I couldn’t carry my load alone anymore! I like the symbolism in the RSW depiction, but I really like Huszka’s vision of this card. I’ve pushed so many rocks on my path that I became trapped. They all piled up and I couldn’t move forward. I became completely overwhelmed, and now I’m having to say, “Yes, I do need help. Will you please help me out of this situation?”

Position Three: What needs to die?

King of Cups

While I am able to ask for help, I still keep a pretty good poker face about it all. Rachel Pollack in The New Tarot Handbook says, “The King of Cups may indicate someone with deep levels of feeling who does not show this side to others lest it rise up and flood him” (233). While it’s good to have boundaries, a perpetual refusal to allow people to see my emotions is not a good way for building deep loving and trusting relationships. This fear of vulnerability needs to die.

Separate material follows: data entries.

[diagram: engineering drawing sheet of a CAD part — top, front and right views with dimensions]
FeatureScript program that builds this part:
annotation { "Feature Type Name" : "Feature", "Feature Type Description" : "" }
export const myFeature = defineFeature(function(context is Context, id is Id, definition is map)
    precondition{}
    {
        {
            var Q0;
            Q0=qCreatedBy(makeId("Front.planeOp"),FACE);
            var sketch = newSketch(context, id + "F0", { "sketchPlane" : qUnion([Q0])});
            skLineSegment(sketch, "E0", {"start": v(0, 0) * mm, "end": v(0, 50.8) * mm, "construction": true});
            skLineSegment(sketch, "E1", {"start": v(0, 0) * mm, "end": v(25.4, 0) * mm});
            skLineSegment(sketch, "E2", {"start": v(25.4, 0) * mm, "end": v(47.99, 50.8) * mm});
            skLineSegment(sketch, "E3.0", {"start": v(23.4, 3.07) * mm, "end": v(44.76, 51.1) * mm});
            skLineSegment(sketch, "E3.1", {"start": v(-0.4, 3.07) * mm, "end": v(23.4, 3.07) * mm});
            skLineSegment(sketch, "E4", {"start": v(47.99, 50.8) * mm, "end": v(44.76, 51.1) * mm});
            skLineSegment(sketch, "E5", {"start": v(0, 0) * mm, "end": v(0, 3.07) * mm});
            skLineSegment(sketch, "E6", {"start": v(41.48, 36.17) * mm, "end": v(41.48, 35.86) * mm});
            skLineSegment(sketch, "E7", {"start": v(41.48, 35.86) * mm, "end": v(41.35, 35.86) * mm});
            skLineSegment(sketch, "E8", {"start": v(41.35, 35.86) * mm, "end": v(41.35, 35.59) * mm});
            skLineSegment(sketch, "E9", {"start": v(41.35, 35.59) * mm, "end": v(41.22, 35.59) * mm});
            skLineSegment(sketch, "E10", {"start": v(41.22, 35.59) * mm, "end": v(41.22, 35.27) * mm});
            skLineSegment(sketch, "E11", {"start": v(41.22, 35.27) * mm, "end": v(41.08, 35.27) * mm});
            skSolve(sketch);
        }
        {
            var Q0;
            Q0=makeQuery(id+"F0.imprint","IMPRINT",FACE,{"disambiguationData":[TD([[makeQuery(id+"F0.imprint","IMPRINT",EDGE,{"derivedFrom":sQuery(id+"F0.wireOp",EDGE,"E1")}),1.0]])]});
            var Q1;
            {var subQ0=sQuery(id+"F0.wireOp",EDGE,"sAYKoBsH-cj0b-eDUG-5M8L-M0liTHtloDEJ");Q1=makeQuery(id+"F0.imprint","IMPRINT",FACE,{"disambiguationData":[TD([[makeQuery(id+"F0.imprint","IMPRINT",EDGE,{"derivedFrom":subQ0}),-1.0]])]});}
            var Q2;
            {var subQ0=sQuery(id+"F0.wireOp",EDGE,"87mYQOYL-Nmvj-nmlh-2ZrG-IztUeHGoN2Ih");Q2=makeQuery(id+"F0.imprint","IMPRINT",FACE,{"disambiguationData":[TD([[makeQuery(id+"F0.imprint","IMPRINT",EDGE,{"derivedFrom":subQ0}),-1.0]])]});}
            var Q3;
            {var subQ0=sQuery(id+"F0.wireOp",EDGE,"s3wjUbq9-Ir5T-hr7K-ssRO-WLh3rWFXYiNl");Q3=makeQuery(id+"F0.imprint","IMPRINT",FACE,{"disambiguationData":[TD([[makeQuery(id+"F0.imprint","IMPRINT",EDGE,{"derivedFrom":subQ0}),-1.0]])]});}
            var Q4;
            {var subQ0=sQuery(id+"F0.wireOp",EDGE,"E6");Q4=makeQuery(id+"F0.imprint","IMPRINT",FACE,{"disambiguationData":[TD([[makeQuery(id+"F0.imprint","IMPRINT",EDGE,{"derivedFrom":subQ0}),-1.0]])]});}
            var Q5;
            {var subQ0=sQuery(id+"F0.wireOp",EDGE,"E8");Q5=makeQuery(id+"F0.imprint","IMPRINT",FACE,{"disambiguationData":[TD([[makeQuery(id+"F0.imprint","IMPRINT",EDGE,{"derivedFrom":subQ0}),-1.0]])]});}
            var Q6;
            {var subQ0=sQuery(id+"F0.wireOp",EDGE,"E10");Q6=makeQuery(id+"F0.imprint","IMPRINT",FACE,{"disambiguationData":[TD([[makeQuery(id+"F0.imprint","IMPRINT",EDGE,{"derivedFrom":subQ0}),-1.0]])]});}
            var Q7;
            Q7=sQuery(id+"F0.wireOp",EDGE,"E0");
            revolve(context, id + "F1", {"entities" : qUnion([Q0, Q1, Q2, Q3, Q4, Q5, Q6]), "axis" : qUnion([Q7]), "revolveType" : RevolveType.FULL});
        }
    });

Position Four: What will release it?

Five of Cups

The traditional RWS depiction is a figure cloaked in black looking at three spilled cups while two upright cups stand behind them. This speaks to grief and loss as well as the hope that remains. I also like Huszka’s interpretation: without sufficient rest or love or trust, our fears can grow and overtake us, making it difficult to see the good. Using both of these depictions, I can say that release from my fear of vulnerability will come from turning around and picking up the two upright cups in the RWS version and in surrendering to the rejuvenating love that is being offered. Both require an act of will. I have to make that choice.

Position Five: What is buried?

Two of Wands

This is a tough card for me to interpret in this position. The Two of Wands can speak to a motivation for change, but an uncertainty about staying put (security) or moving forward (adventure). I have the spark, but what is buried is the confidence to throw myself into the adventure. I peek my head out the door, but I haven’t made a run for it yet. But as Huszka’s depiction of this card shows, stagnation can lead to rot.

Position Six: What can be born?

The Hanged Man

A higher level of peace and acceptance with vulnerability. That word, vulnerability, is what I always think of when I see Huszka’s Hanged Man. And yet she does not look sad or distraught or afraid or uncomfortable. She returns my gaze without shame.